1. f = {(1, a), (2, c), (3, a)}
2. f = {(1, d), (2, b), (3, c)}
1. Neither
2. 1-1
Construct the boolean circuit.
¬(p ∧ (q ∨ ¬r))
See slides.
State the converse, inverse, and contrapositive for the following statement. Please use traditional "If..., then..." phrasing.
There is a quiz only if I go to class.
Converse: If I go to class, then there is a quiz.
Inverse: If there is not a quiz, then I do not go to class.
Contrapositive: If I do not go to class, then there is not a quiz.
Identify two methods we could use to prove the following statement and what we would assume for each method.
Let n be an integer. If 3n + 2 is even, then n is even.
Proof by contrapositive: Assume n is odd.

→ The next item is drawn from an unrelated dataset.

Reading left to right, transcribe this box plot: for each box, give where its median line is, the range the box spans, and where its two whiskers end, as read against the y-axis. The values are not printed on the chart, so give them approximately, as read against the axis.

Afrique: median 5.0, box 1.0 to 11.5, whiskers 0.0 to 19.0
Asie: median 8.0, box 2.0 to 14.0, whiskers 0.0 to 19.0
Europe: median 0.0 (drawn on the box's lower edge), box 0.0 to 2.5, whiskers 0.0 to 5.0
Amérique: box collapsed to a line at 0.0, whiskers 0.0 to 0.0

Proof by contradiction: Assume by contradiction that 3n + 2 is even and that n is odd.
Find |{a, {a}, {a, {a}}}|
3
Decide whether each function is 1-1, onto, both, or neither. Let f: 𝑍 → 𝑍 (integers).
1. f(x) = 2x
2. f(x) = x + 5
3. f(x) = |x|
1. 1-1, but not onto
2. Bijective
3. Neither
Let K(x, y) be the statement “x knows y,” where the domain for both x and y consists of all people in the world. Use quantifiers to express the following statement:
“There is somebody who nobody knows."
∃y∀x (¬K(x, y))
Suppose there are three trunks with inscriptions. Trunk 1 says “The treasure is in Trunk 3,” Trunk 2 says “The treasure is in Trunk 1,” and Trunk 3 says “This trunk is empty.” A Queen who never lies says "Exactly two of the inscriptions are true." Which trunk the treasure is in?
Treasure is in Trunk 1.
Prove the following statement:
Let x, y 𝜖 ℝ. If xy is irrational, then x is irrational or y is irrational.

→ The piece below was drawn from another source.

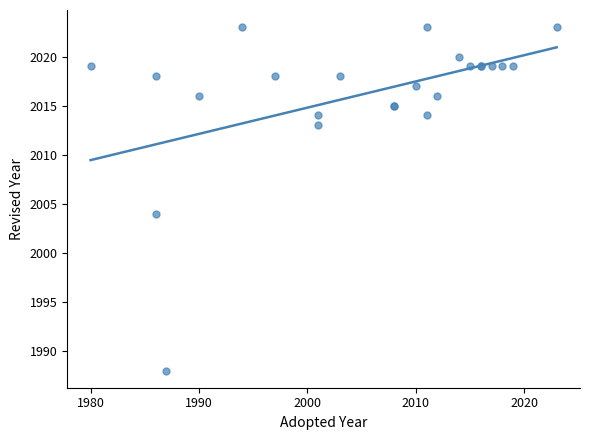

What Y value in the scatter plot is closest to 2005?

2004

Proof by contrapositive or contradiction.
Construct P(A) for A = {a, b, {c}}.
What can you say about the number of elements in a power set of a set with n elements? (Ex: |P(B)| if |B| = n)
P(A) = {{}, {a}, {b}, {{c}}, {a, b}, {a, {c}}, {b, {c}}, {a, b, {c}}}.
If |B| = n, then |P(B)| = 2n
Let f: R → R and f(x) = 5x - 7.
Does f have a valid inverse? If yes, find it and prove your solution.
*You do NOT need to prove that f has an inverse.
f-1(x) = (x + 7)/5
Proof: show f(f-1(x)) = x = f-1(f(x)).
There are three types of people: knights who always tell the truth, knaves who always lie, and spies who can either lie or tell the truth. You encounter three people, A, B, and C. You know one of these people is a knight, one is a knave, and one is a spy. What can you determine about these three people if A says “I am the knight,” B says “I am the knave,” and C says “B is the knight.”
A is the knight, B is the spy, and C is the knave.